Listing:
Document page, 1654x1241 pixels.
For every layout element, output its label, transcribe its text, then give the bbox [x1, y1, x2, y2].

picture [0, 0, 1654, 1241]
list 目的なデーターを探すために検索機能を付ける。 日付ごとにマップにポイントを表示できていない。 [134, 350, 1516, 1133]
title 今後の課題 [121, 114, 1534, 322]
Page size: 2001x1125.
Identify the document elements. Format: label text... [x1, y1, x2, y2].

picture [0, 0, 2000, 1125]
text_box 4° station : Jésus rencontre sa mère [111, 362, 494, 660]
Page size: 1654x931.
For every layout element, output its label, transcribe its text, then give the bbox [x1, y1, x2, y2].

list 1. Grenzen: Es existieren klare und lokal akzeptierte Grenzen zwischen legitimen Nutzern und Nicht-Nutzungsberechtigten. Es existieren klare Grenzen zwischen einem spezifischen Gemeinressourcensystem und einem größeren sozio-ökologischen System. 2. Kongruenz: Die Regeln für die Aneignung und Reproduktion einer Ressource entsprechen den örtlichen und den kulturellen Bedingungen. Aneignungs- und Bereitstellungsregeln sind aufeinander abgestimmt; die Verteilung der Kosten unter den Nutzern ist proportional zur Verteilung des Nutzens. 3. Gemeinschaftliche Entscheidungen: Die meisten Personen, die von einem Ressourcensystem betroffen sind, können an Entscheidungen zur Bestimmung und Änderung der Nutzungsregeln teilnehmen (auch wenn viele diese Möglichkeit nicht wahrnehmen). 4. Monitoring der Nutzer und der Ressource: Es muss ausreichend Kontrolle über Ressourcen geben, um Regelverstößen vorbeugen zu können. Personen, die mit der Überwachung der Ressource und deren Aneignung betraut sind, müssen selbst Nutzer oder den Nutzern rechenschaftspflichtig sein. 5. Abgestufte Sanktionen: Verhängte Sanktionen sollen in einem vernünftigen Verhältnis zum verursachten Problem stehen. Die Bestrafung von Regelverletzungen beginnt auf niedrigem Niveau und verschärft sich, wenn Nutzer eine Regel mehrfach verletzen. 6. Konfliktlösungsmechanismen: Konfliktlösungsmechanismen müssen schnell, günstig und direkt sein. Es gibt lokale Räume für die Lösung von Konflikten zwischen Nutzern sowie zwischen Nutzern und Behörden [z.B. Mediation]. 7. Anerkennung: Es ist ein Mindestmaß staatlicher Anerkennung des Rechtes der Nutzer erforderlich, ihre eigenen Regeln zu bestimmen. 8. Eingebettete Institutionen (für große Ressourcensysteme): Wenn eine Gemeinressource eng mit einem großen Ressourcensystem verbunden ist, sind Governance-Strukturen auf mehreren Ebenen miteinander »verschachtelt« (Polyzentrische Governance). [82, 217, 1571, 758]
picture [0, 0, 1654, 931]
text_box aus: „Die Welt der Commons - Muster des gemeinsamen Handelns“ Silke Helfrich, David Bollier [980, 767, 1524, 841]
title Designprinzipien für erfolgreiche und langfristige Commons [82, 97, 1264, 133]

Given instruction: Rewrite the entries above as a numbered list, from their first line through the line containing "text_box 4° station", and skip any blank lines.

Result for this exercise:
1. Document page, 1654x1241 pixels.
2. For every layout element, output its label, transcribe its text, then give the bbox [x1, y1, x2, y2].
3. picture [0, 0, 1654, 1241]
4. list 目的なデーターを探すために検索機能を付ける。 日付ごとにマップにポイントを表示できていない。 [134, 350, 1516, 1133]
5. title 今後の課題 [121, 114, 1534, 322]
6. Page size: 2001x1125.
7. Identify the document elements. Format: label text... [x1, y1, x2, y2].
8. picture [0, 0, 2000, 1125]
9. text_box 4° station : Jésus rencontre sa mère [111, 362, 494, 660]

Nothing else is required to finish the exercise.